Use large silver spoons (six to seven inches) that resemble baitfish and have some weight to them so you can troll and retrieve these lures in deeper water.
Jigging for Stripers
When your fish finder shows conclusively that striper schools are congregating near the bottom, it's time to break out the jigs and dance them around the bottom of the Chesapeake Bay. Get a good reading on your depthfinder so you'll know how far the jigs must descend.

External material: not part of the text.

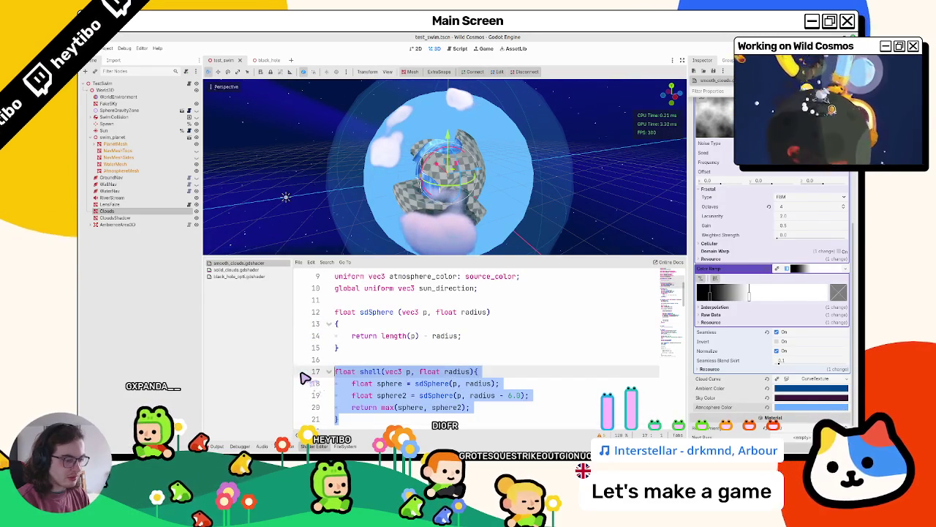
key("ctrl+shift+z")
key("ctrl+z")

A 1-oz. weighted jig will fall through the water at roughly a foot per second, so keep count as the line pays out over the stern of your boat.
A deadly jigging rig for stripers consists of a three-way swivel tied to your main line, with a 3-foot leader and a 1 1/2-foot leader tied to the other swivel points. Tie a 1-oz. hair jig to the 3-foot leader and a smaller 1.2-oz. jig to the shorter leader. Chartreuse (yellow green) jigs work well in cloudy water, or switch to white-haired jigs as the bay clears.
Let the jig sink to the bottom and hold your position for half a minute, then retrieve the jig six inches to a foot off the bottom and twitch your rod tip to dance the lures around. Be ready for a savage, rod-bending attack.